Buses versus trains, and BOD

Walker says that many planners think of buses as inferior to trains, yet most transit users don’t think about technology. They simply want to be able to get where they need to go with reliable and frequent service. Nationwide, about half of transit trips are by bus. Heavy rail makes up 38 percent of trips, most of which are in New York City. Light rail, despite large systems being built in cities across the US, accounts for 5 percent of transit riders. And yet, transit-oriented development (TOD), is typically defined as development around a train station. Walker asks: “What if the definition of TOD is not development next to a train station, but development in areas that have good transit?”

Bus Oriented Development (BOD) is more important than many people think, Walker says. Many high-frequency bus routes support dense, walkable development—but a circular definition of TOD prevents it from being labeled as such. “Buses are simply transit on pavement, rather than rails. Since we have mostly pavement in US cities, not rails, the most cost-effective way to expand transit is to run transit on pavement.”

Meanwhile, post-COVID bus ridership is bouncing back faster than the recovery of many rail systems, Walker notes. That trend will likely continue because rail systems tend to deliver riders to employment downtown, which has declined due to remote work, he explains.

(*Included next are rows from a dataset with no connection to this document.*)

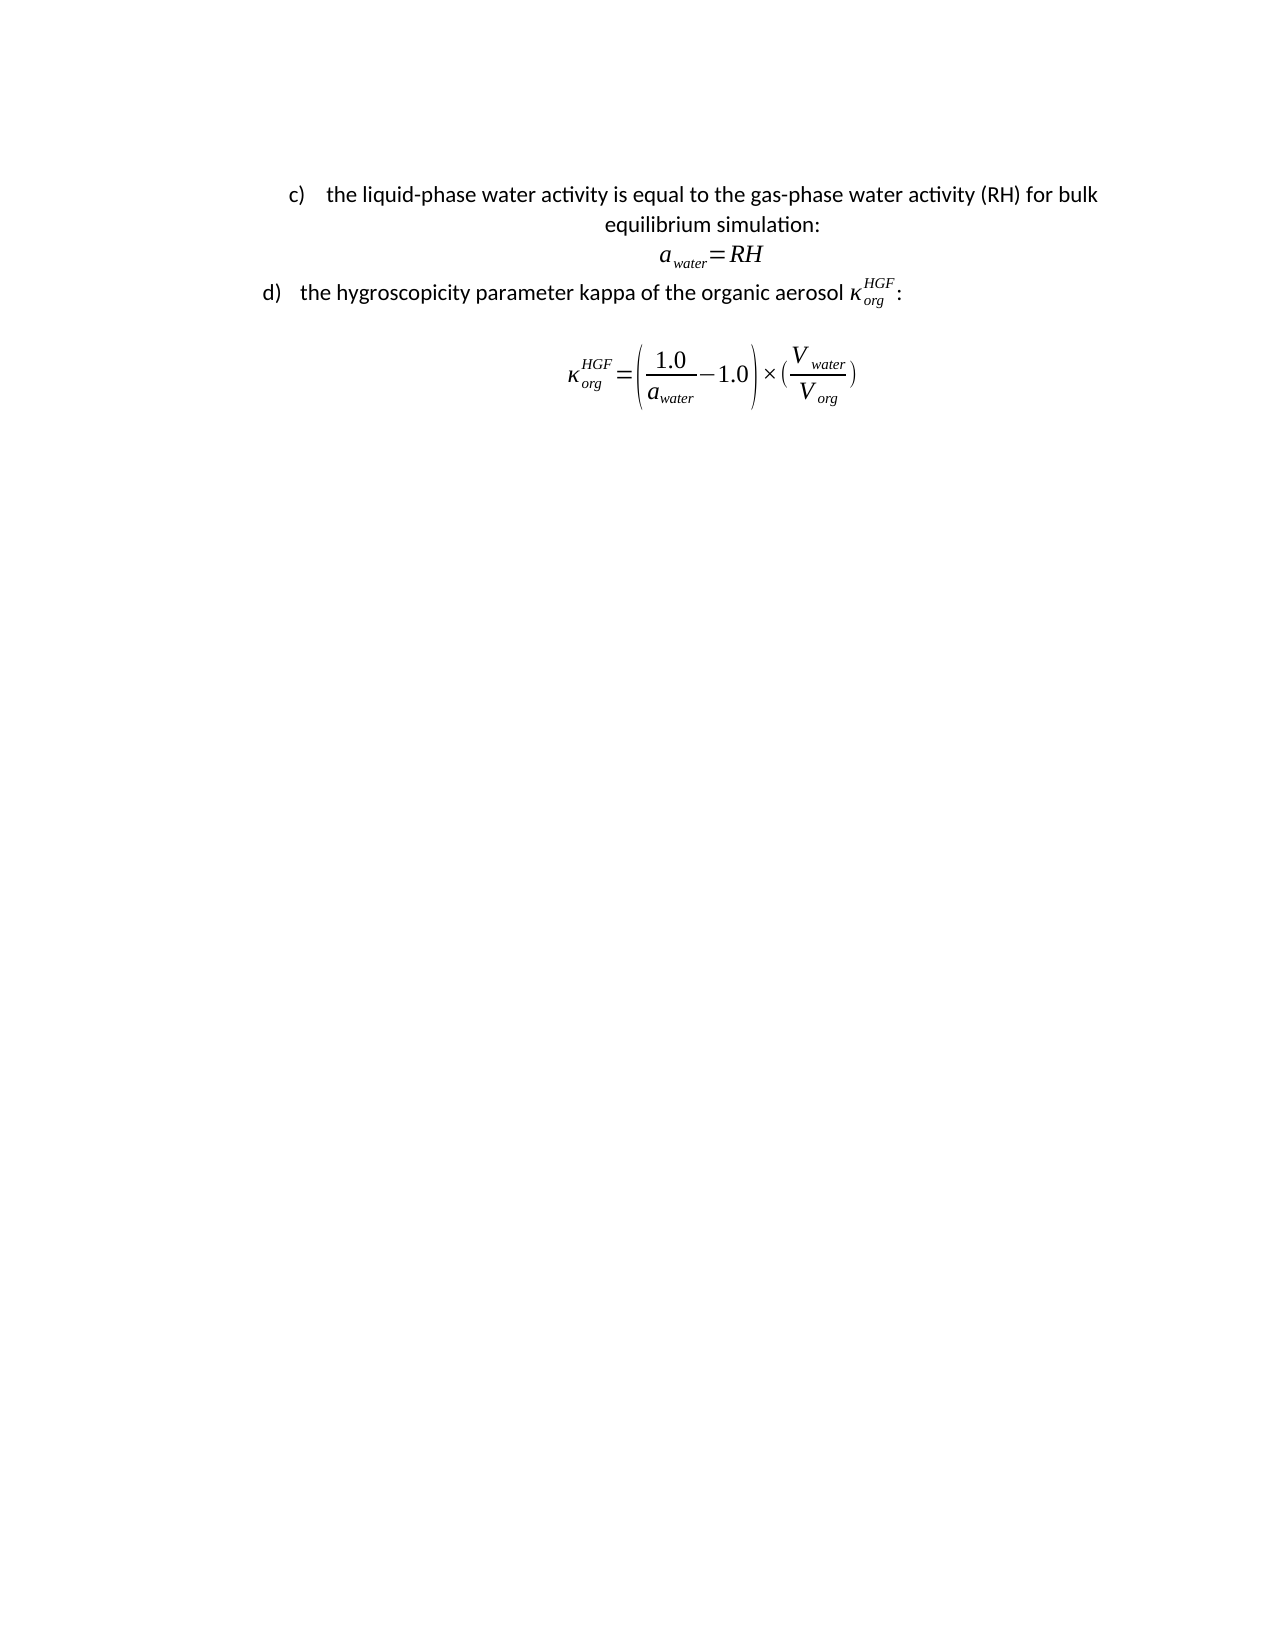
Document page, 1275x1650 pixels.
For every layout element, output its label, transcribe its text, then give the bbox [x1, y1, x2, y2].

list the hygroscopicity parameter kappa of the organic aerosol : [262, 274, 1125, 339]
list the liquid-phase water activity is equal to the gas-phase water activity (RH) for bulk equilibrium simulation: [262, 180, 1125, 272]
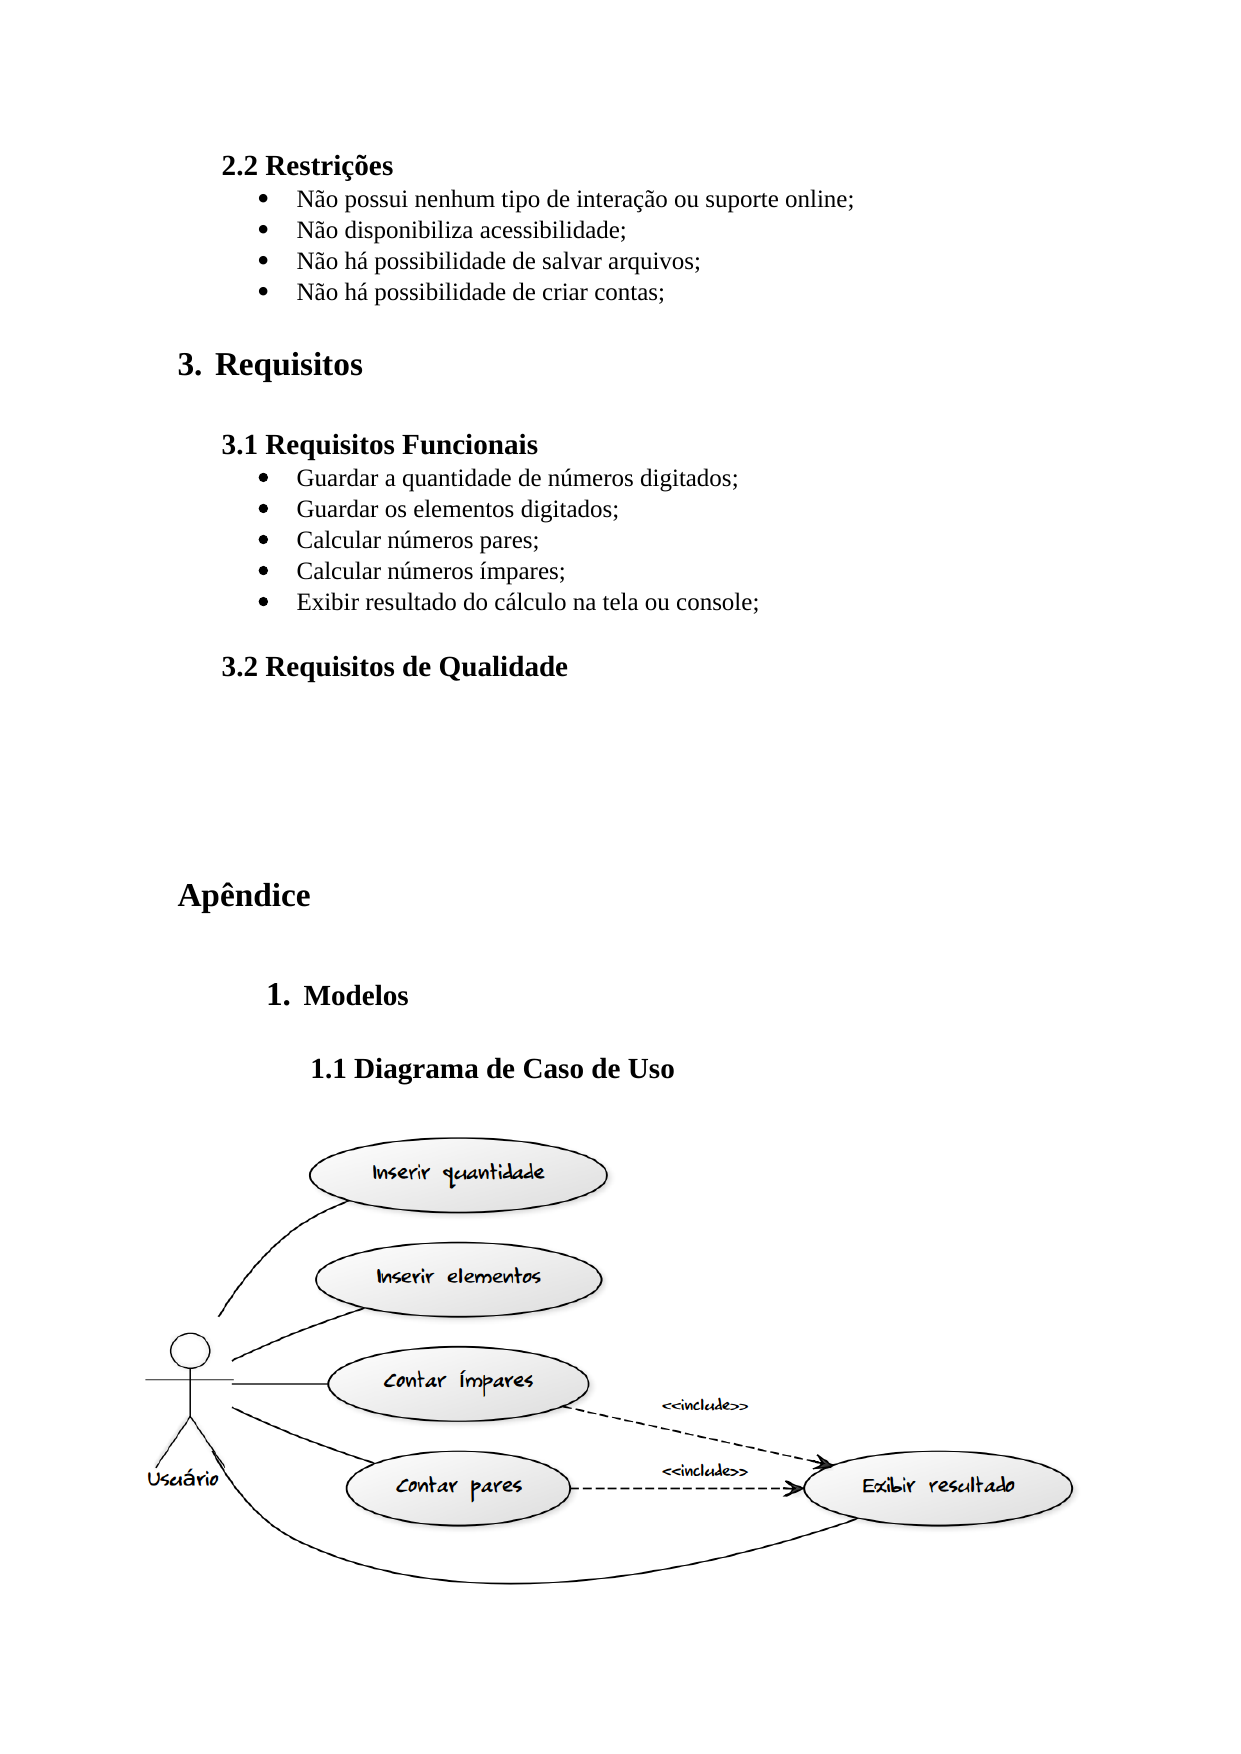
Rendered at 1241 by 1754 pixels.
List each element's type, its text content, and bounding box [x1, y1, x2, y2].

list Requisitos Funcionais [221, 427, 1063, 460]
picture [86, 1108, 1104, 1586]
list Modelos [266, 974, 1063, 1012]
list Requisitos [177, 344, 1063, 382]
list Restrições [221, 148, 1063, 181]
list Guardar a quantidade de números digitados; [259, 463, 1063, 492]
list Não disponibiliza acessibilidade; [259, 215, 1063, 243]
text Apêndice [177, 875, 1063, 913]
list Calcular números pares; [259, 525, 1063, 554]
list Não há possibilidade de salvar arquivos; [259, 246, 1063, 274]
list Guardar os elementos digitados; [259, 494, 1063, 523]
list Exibir resultado do cálculo na tela ou console; [259, 587, 1063, 616]
list Não há possibilidade de criar contas; [259, 277, 1063, 306]
list Requisitos de Qualidade [221, 649, 1063, 683]
list Diagrama de Caso de Uso [310, 1052, 1063, 1085]
list Calcular números ímpares; [259, 556, 1063, 585]
list Não possui nenhum tipo de interação ou suporte online; [259, 184, 1063, 212]
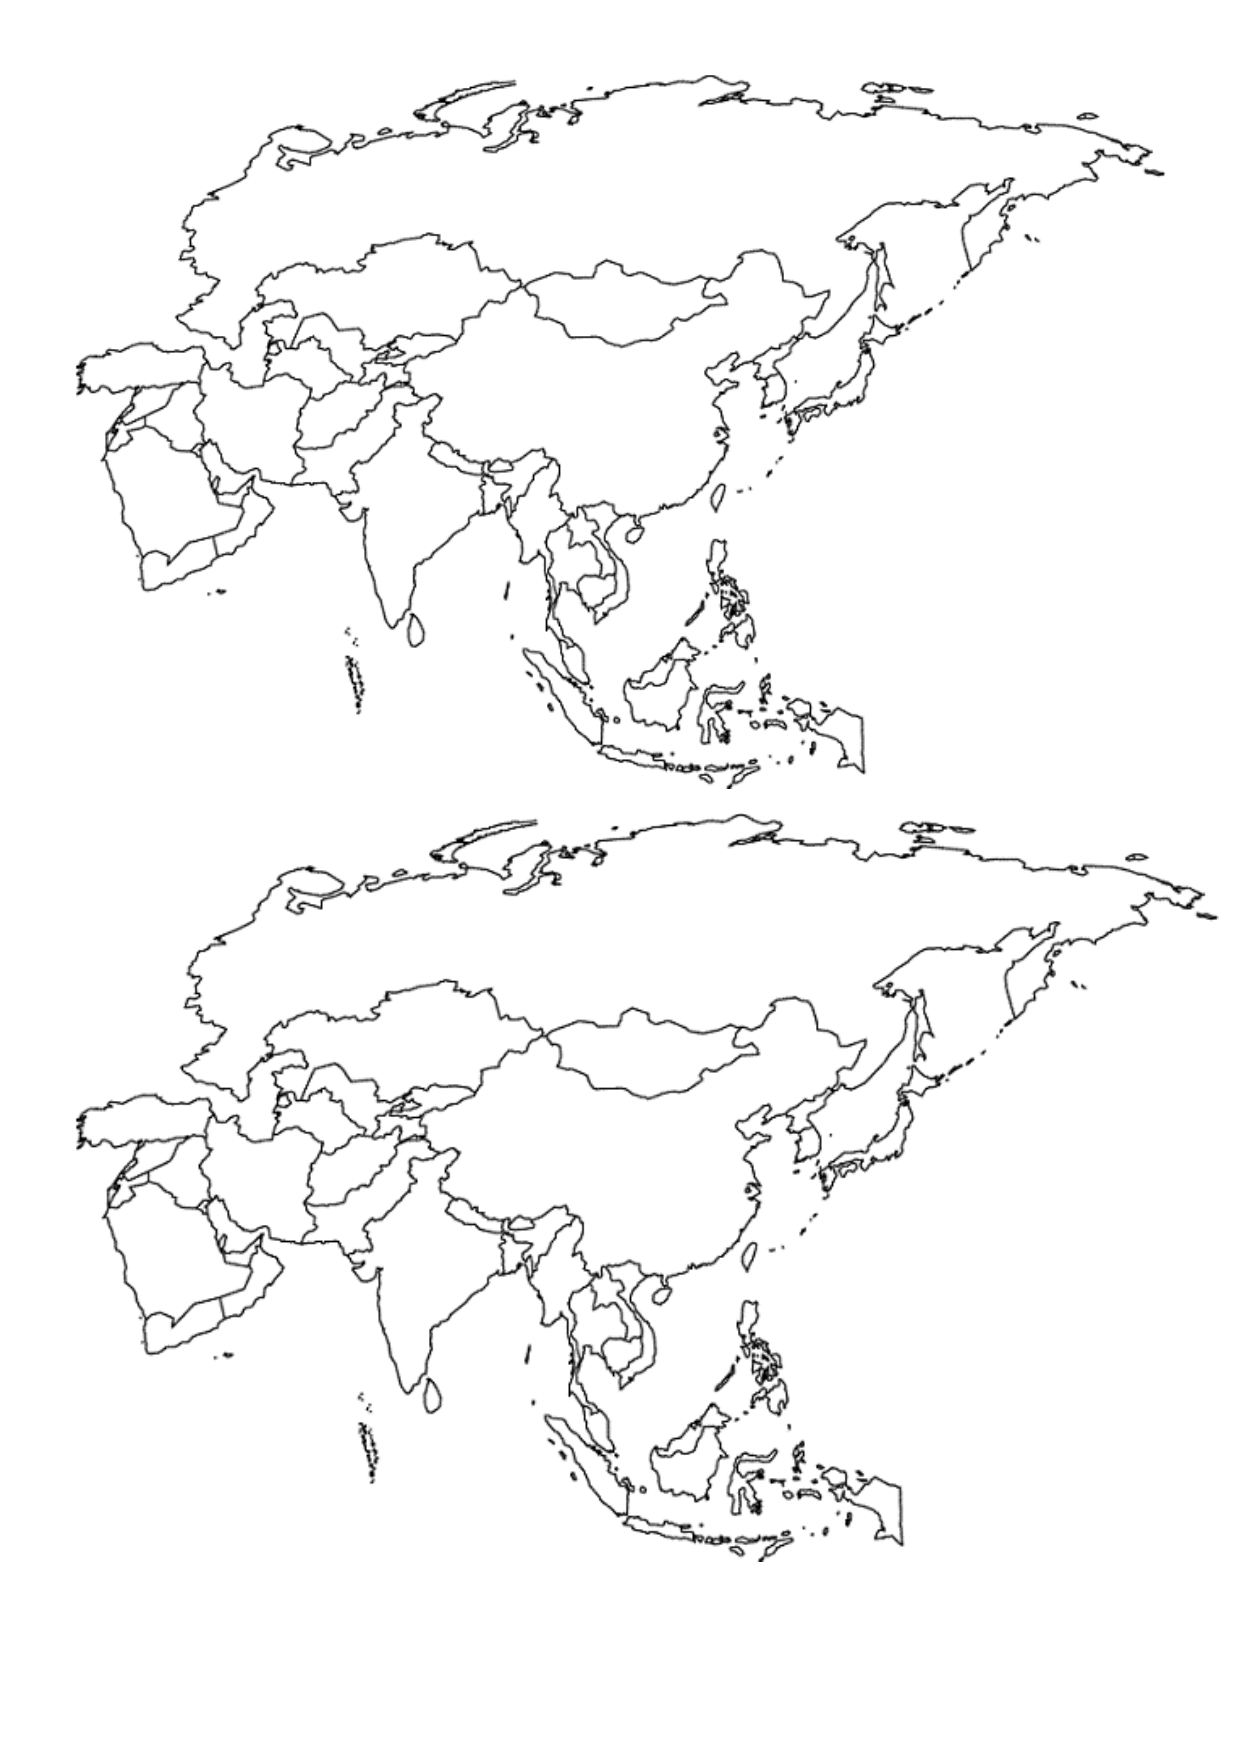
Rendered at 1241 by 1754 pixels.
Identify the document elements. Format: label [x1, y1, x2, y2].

picture [75, 75, 1166, 789]
picture [75, 813, 1219, 1562]
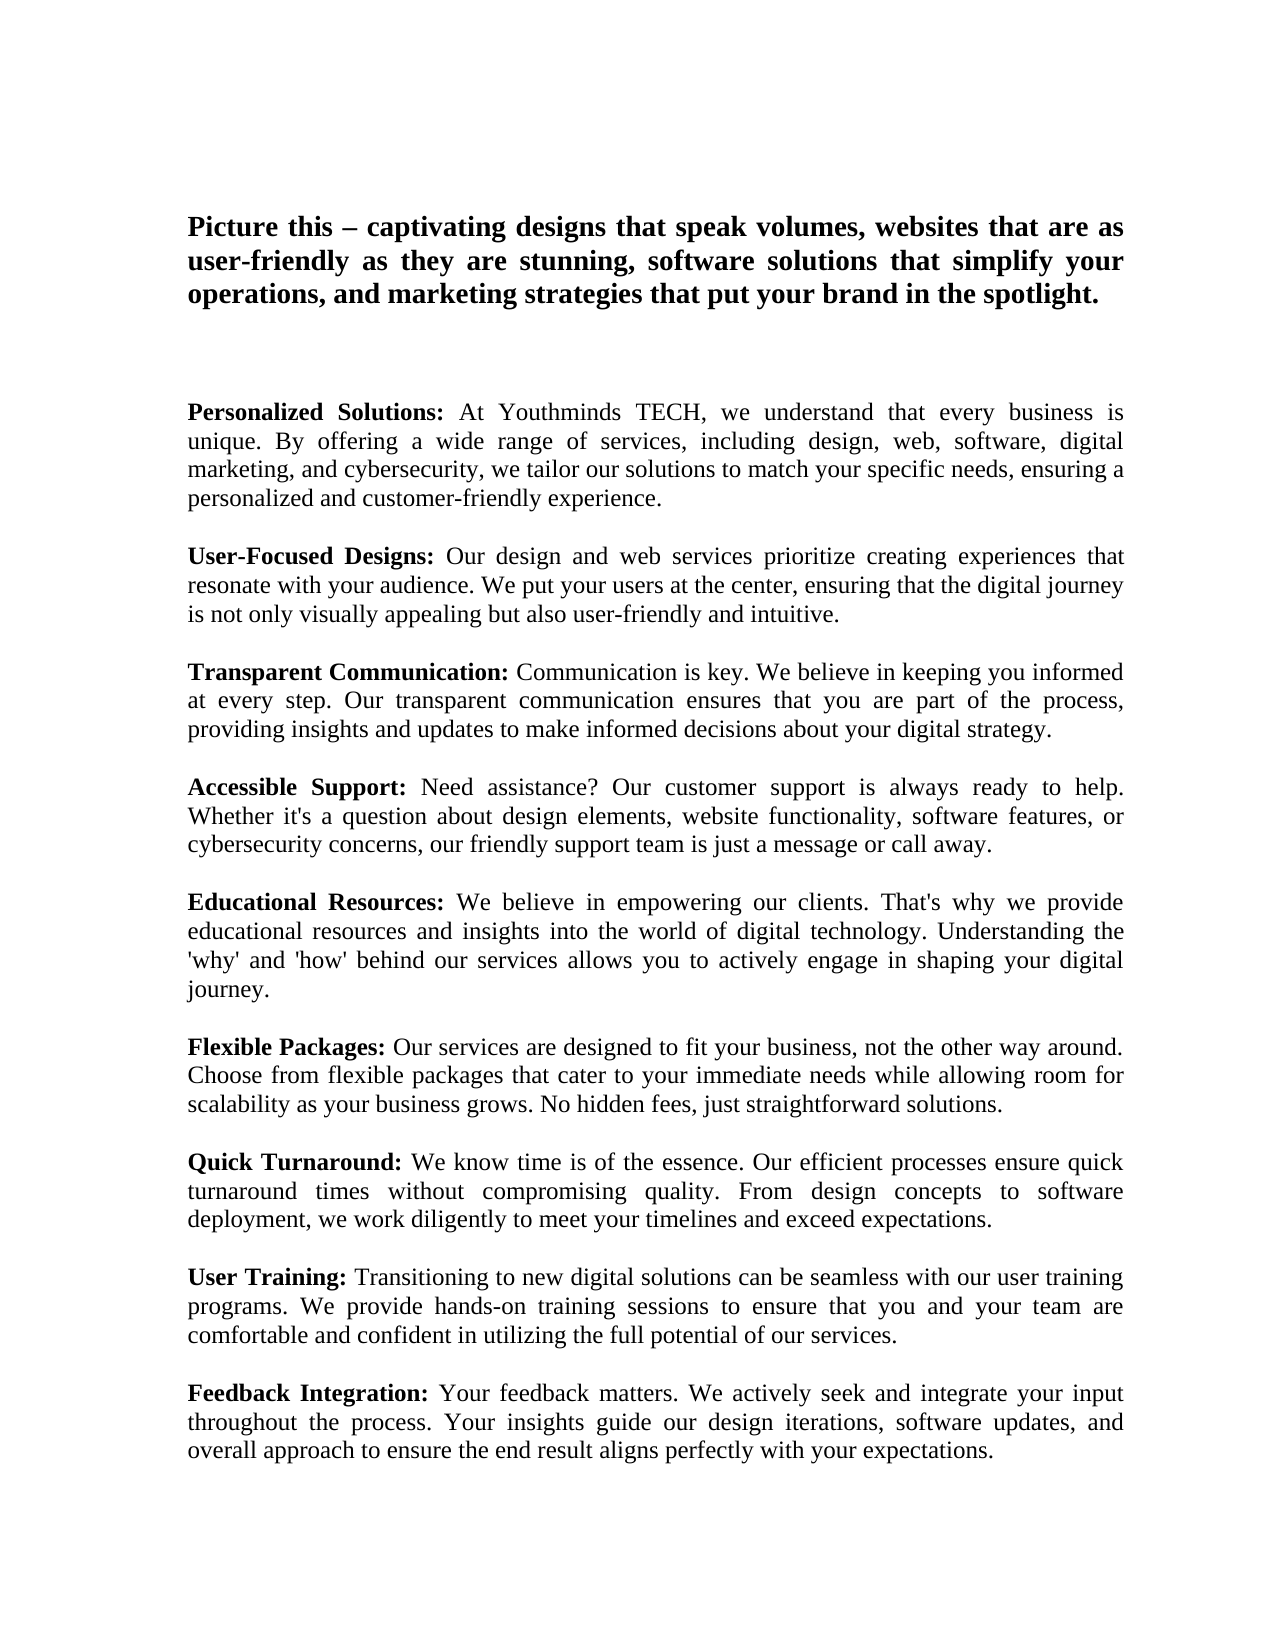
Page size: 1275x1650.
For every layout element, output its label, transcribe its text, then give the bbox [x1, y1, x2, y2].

text Quick Turnaround: We know time is of the essence. Our efficient processes ensure quick turnaround times without compromising quality. From design concepts to software deployment, we work diligently to meet your timelines and exceed expectations. [187, 1147, 1125, 1233]
text Accessible Support: Need assistance? Our customer support is always ready to help. Whether it's a question about design elements, website functionality, software features, or cybersecurity concerns, our friendly support team is just a message or call away. [187, 772, 1125, 858]
text Transparent Communication: Communication is key. We believe in keeping you informed at every step. Our transparent communication ensures that you are part of the process, providing insights and updates to make informed decisions about your digital strategy. [187, 657, 1125, 743]
text Personalized Solutions: At Youthminds TECH, we understand that every business is unique. By offering a wide range of services, including design, web, software, digital marketing, and cybersecurity, we tailor our solutions to match your specific needs, ensuring a personalized and customer-friendly experience. [187, 397, 1125, 512]
text Picture this – captivating designs that speak volumes, websites that are as user-friendly as they are stunning, software solutions that simplify your operations, and marketing strategies that put your brand in the spotlight. [187, 209, 1125, 310]
text Flexible Packages: Our services are designed to fit your business, not the other way around. Choose from flexible packages that cater to your immediate needs while allowing room for scalability as your business grows. No hidden fees, just straightforward solutions. [187, 1032, 1125, 1118]
text User-Focused Designs: Our design and web services prioritize creating experiences that resonate with your audience. We put your users at the center, ensuring that the digital journey is not only visually appealing but also user-friendly and intuitive. [187, 541, 1125, 627]
text Educational Resources: We believe in empowering our clients. That's why we provide educational resources and insights into the world of digital technology. Understanding the 'why' and 'how' behind our services allows you to actively engage in shaping your digital journey. [187, 887, 1125, 1002]
text Feedback Integration: Your feedback matters. We actively seek and integrate your input throughout the process. Your insights guide our design iterations, software updates, and overall approach to ensure the end result aligns perfectly with your expectations. [187, 1378, 1125, 1464]
text User Training: Transitioning to new digital solutions can be seamless with our user training programs. We provide hands-on training sessions to ensure that you and your team are comfortable and confident in utilizing the full potential of our services. [187, 1262, 1125, 1349]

One problem with bus systems is that they have been laid out over many decades in overly complicated patterns, which he calls “spaghetti.” 

In Dublin, Houston, and many other cities, his firm replaces the spaghetti with simpler, more legible, and frequent service. “When we lay out a bus network, we try to find and bring out the new, strong, high-demand corridors that we think are permanent. And that permanence lies not in whether there are rails in the street, but in the permanence of the market that is there in the land-use pattern.”


The older, complicated Dublin network (top), and the simplied, more legible network proposed (bottom). Source: Jarrett Walker

These rerouted systems are creating access, which in turn builds opportunity for mixed-use, walkable neighborhoods. “We need to educate the real estate industry about the importance of these tools in urban real estate,” he says. 

New urbanist planners and developers are paying too little attention to transit network redesigns, he says. “Getting involved in those conversations when bus networks are being talked about would be a really powerful for new urbanists to do.”